The choice of treatment depended on the specific symptoms and findings in each case. Lensectomy, performed in all cases, allowed for the identification of Spiroplasma species. Oral macrolides (josamycin/erythromycin/azithromycin) combined with topical and/or systemic steroids resulted in rapid resolution of inflammation in all patients. Treatment with oral antibiotics was continued for a total of 10 days to 5 weeks. In our case, inflammation decreased after one week of treatment with oral azithromycin. However, the therapy was continued for a total of 16 weeks due to a two-month period between the lensectomy of the left and right eye respectively.

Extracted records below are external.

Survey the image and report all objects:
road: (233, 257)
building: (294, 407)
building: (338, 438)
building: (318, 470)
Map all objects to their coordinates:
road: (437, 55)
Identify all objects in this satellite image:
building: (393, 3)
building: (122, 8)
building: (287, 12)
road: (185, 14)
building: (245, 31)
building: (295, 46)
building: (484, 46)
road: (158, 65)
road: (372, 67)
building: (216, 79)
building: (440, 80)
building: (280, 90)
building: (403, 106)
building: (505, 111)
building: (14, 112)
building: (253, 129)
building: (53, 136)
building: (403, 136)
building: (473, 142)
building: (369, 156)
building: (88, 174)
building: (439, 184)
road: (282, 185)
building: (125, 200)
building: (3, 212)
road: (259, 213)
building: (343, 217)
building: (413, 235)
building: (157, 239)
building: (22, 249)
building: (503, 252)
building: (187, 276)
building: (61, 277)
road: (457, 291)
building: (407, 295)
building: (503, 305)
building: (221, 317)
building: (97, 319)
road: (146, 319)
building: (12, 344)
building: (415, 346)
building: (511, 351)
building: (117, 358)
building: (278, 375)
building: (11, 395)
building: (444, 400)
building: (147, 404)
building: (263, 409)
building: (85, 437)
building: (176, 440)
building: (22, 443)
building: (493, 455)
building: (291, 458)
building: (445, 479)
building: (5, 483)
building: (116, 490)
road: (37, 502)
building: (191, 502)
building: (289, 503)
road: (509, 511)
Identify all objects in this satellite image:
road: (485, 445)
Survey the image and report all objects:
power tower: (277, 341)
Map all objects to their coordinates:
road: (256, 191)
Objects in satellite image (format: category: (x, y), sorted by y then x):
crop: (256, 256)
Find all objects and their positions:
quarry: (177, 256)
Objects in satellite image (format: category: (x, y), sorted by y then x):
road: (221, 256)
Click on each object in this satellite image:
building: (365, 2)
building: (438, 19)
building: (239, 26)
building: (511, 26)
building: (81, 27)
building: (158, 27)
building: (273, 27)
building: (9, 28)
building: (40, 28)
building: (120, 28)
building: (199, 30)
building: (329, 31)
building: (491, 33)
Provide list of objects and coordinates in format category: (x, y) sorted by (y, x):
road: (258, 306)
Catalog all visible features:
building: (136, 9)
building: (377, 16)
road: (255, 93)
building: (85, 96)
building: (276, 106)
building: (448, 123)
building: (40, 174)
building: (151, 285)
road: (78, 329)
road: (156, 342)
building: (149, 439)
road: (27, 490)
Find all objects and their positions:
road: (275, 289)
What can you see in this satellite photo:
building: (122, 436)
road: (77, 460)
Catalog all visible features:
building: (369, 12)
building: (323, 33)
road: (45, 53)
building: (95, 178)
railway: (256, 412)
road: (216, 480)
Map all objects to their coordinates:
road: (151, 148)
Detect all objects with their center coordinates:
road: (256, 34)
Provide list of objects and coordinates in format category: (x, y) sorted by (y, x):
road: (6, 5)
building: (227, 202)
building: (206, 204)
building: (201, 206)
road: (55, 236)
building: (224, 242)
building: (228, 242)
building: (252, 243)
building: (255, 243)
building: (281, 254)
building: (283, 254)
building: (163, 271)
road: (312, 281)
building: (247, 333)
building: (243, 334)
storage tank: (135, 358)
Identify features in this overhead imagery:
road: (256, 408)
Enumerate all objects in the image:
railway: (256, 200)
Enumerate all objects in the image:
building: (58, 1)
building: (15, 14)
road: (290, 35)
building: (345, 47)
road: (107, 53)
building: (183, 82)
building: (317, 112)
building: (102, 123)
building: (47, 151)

Additional treatment was required in the presence of elevated IOP. In one infant, topical steroids and β-blockers in combination with oral josamycin allowed for the normalization of IOP within a day and for the resolution of inflammation within 2 weeks [9]. In the other case with reported IOP rise, a 5-week course of a topical and systemic anti-inflammatory, antibiotic and IOP-lowering therapeutic regimen was administered [8]. Additionally, in our case, the infant required laser cyclophotocoagulation after iridectomy and lensectomy to normalize IOP.

Conclusion

We present the first case of ocular Spiroplasma infection initially presenting as a corneal infiltrate mimicking herpetic keratouveitis. The purpose of this case report is to raise awareness of congenital Spiroplasma infection as a cause of severe keratouveitis, cataract and angle-closure glaucoma in newborns. Performing bacterial metagenomic sequencing on lens aspirates is essential to confirm diagnosis. Systemic macrolides are suggested as the mainstay of treatment. Further research is needed to develop treatment guidelines.